Two skills produce conflicting findings Duplicate or contradictory findings Core runs a deduplication pass post-DAG; findings with same class + target + cve are merged, highest severity wins
LLM-driven skill hallucinates a finding False positive ai/ skills must declare confidence: low by default; findings below a confidence threshold are quarantined for operator review
Malicious skill attempts sandbox escape Potential compromise Defense-in-depth: container isolation (no host access), parser sandbox (no FS/network/subprocess), signature verification (no unsigned code), safety policy (core-level gate). Escape attempts are logged and the skill is auto-revoked.
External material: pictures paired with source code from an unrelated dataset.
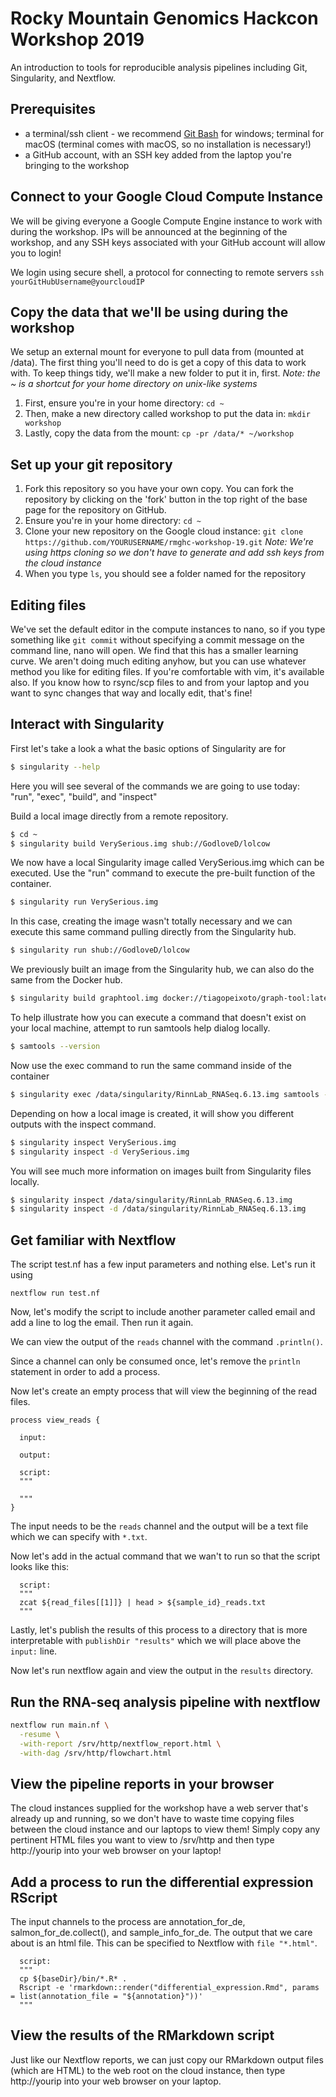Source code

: # Rocky Mountain Genomics Hackcon Workshop 2019

An introduction to tools for reproducible analysis pipelines including Git, Singularity, and Nextflow.

## Prerequisites
- a terminal/ssh client - we recommend [Git Bash](https://gitforwindows.org/) for windows; terminal for macOS (terminal comes with macOS, so no installation is necessary!)
- a GitHub account, with an SSH key added from the laptop you're bringing to the workshop

## Connect to your Google Cloud Compute Instance
We will be giving everyone a Google Compute Engine instance to work with during the workshop.  IPs will be announced at the beginning of the workshop, and any SSH keys associated with your GitHub account will allow you to login!

We login using secure shell, a protocol for connecting to remote servers `ssh yourGitHubUsername@yourcloudIP`


## Copy the data that we'll be using during the workshop
We setup an external mount for everyone to pull data from (mounted at /data).  The first thing you'll need to do is get a copy of this data to work with.  To keep things tidy, we'll make a new folder to put it in, first. *Note: the ~ is a shortcut for your home directory on unix-like systems*
1. First, ensure you're in your home directory: `cd ~`
2. Then, make a new directory called workshop to put the data in: `mkdir workshop`
3. Lastly, copy the data from the mount: `cp -pr /data/* ~/workshop`

## Set up your git repository

1. Fork this repository so you have your own copy.  You can fork the repository by clicking on the 'fork' button in the top right of the base page for the repository on GitHub.
2. Ensure you're in your home directory: `cd ~`
3. Clone your new repository on the Google cloud instance: `git clone https://github.com/YOURUSERNAME/rmghc-workshop-19.git` *Note: We're using https cloning so we don't have to generate and add ssh keys from the cloud instance*
4. When you type `ls`, you should see a folder named for the repository


## Editing files
We've set the default editor in the compute instances to nano, so if you type something like `git commit` without specifying a commit message on the command line, nano will open.  We find that this has a smaller learning curve.  We aren't doing much editing anyhow, but you can use whatever method you like for editing files.  If you're comfortable with vim, it's available also.  If you know how to rsync/scp files to and from your laptop and you want to sync changes that way and locally edit, that's fine!  

## Interact with Singularity

First let's take a look a what the basic options of Singularity are for

```bash
$ singularity --help
```

Here you will see several of the commands we are going to use today: "run", "exec", "build", and "inspect"

Build a local image directly from a remote repository.

```bash
$ cd ~
$ singularity build VerySerious.img shub://GodloveD/lolcow
```

We now have a local Singularity image called VerySerious.img which can be executed. Use the "run" command to execute the pre-built function of the container.

```bash
$ singularity run VerySerious.img
```

In this case, creating the image wasn't totally necessary and we can execute this same command pulling directly from the Singularity hub.

```bash
$ singularity run shub://GodloveD/lolcow
```

We previously built an image from the Singularity hub, we can also do the same from the Docker hub.

```bash
$ singularity build graphtool.img docker://tiagopeixoto/graph-tool:latest
```

To help illustrate how you can execute a command that doesn't exist on your local machine, attempt to run samtools help dialog locally.

```bash
$ samtools --version
```

Now use the exec command to run the same command inside of the container

```bash
$ singularity exec /data/singularity/RinnLab_RNASeq.6.13.img samtools --version
```

Depending on how a local image is created, it will show you different outputs with the inspect command.

```bash
$ singularity inspect VerySerious.img
$ singularity inspect -d VerySerious.img
```

You will see much more information on images built from Singularity files locally.

```bash
$ singularity inspect /data/singularity/RinnLab_RNASeq.6.13.img
$ singularity inspect -d /data/singularity/RinnLab_RNASeq.6.13.img
```

## Get familiar with Nextflow

The script test.nf has a few input parameters and nothing else. Let's run it using 

```nextflow
nextflow run test.nf
```

Now, let's modify the script to include another parameter called email and add a line to log the email. Then run it again. 

We can view the output of the `reads` channel with the command `.println()`. 

Since a channel can only be consumed once, let's remove the `println` statement in order to add a process. 

Now let's create an empty process that will view the beginning of the read files. 

```nextflow
process view_reads {

  input:
  
  output:
  
  script:
  """
  
  """
}
```

The input needs to be the `reads` channel and the output will be a text file which we can specify with `*.txt`. 

Now let's add in the actual command that we wan't to run so that the script looks like this:

```nextflow
  script:
  """
  zcat ${read_files[[1]]} | head > ${sample_id}_reads.txt
  """
```

Lastly, let's publish the results of this process to a directory that is more interpretable with `publishDir "results"` which we will place above the `input:` line.

Now let's run nextflow again and view the output in the `results` directory.

## Run the RNA-seq analysis pipeline with nextflow

```bash
nextflow run main.nf \
  -resume \
  -with-report /srv/http/nextflow_report.html \
  -with-dag /srv/http/flowchart.html
```

## View the pipeline reports in your browser
The cloud instances supplied for the workshop have a web server that's already up and running, so we don't have to waste time copying files between the cloud instance and our laptops to view them!  Simply copy any pertinent HTML files you want to view to /srv/http and then type http://yourip into your web browser on your laptop!  

## Add a process to run the differential expression RScript

The input channels to the process are annotation_for_de, salmon_for_de.collect(), and sample_info_for_de. The output that we care about is an html file. This can be specified to Nextflow with `file "*.html"`.

```nextflow
  script:
  """
  cp ${baseDir}/bin/*.R* .
  Rscript -e 'rmarkdown::render("differential_expression.Rmd", params = list(annotation_file = "${annotation}"))'
  """
```

## View the results of the RMarkdown script
Just like our Nextflow reports, we can just copy our RMarkdown output files (which are HTML) to the web root on the cloud instance, then type http://yourip into your web browser on your laptop.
Core bug Platform-wide Core is tiny (<5k LOC), heavily fuzzed, and has a 100% branch coverage requirement. Bugs are rare and fixable without touching skills.
13. Roadmap
13.1 Phase 1 — Core MVP (Weeks 1–6)
Skill loader with skill.platform/v1 schema validation.
Skill registry with hot-load/unload.
Container and process executors.
Composition DAG with static skill selection (no fingerprinting yet).
Basic safety policy (impact gate, confirmation gate, container sandbox).
10 reference skills across Web and Network categories.
13.2 Phase 2 — Composition Intelligence (Weeks 7–12)
Target fingerprinting (lightweight recon phase).
Dynamic re-composition with depth/count limits.
Typed data-flow edges with compile-time validation.
Skill scoring and relevance filtering.
30 additional skills across all six categories.
13.3 Phase 3 — Marketplace (Weeks 13–20)
Marketplace registry with dev/beta/stable/verified channels.
Sigstore signing and transparency log.
Publication workflow with automated checks.
Discovery API and web UI.
Library sync daemon with subscription filters.
13.4 Phase 4 — Ecosystem (Weeks 21+)
Private registries and air-gapped mirrors.
LLM agent integration (AI agents as skill consumers and as ai/ skill components).
Skill dependency graph visualization and impact analysis.
Community contribution program with curator onboarding.
Performance: parser worker pooling, pattern index optimization, composition cache.
Appendix: Glossary
Term Definition
--- ---
Skill The smallest unit of platform capability. A declarative package with knowledge, commands, patterns, parser, and report template.
Skill Library The collection of all available skills, organized by category and version.
Skill Registry The in-process, in-memory index of loaded skills. The core's source of truth for what is available.
Core The never-changing platform binary. Loads skills, composes modules, enforces safety, streams results.
Module A running instance of a composition DAG. The unit of execution.
Composition The process of selecting skills and wiring them into a DAG for a given target and engagement.
Finding The normalized output unit of any skill. Has severity, confidence, target, evidence, class, and CWE.
Engagement Mode A safety tier (safe, standard, aggressive) that gates which impact levels are allowed.
Impact A skill's declared potential to affect the target: passive, non-destructive, active, destructive.
Marketplace The signed, versioned, channel-tiered registry where skills are published, discovered, and subscribed to.
Channel A maturity/trust tier in the marketplace: dev, beta, stable, verified.
Library Manifest Hash A cryptographic hash of the library's complete skill inventory at a point in time. Used for reproducibility.
DAG Directed Acyclic Graph. The structure of a composed module. Nodes are skills; edges are dependencies and data flows.
Executor The runtime that executes a skill's command: container, process, http, or inline.
This document specifies the Skill-Based Platform architecture as of schema version skill.platform/v1. The design is stable; the skill library is not. That is the point.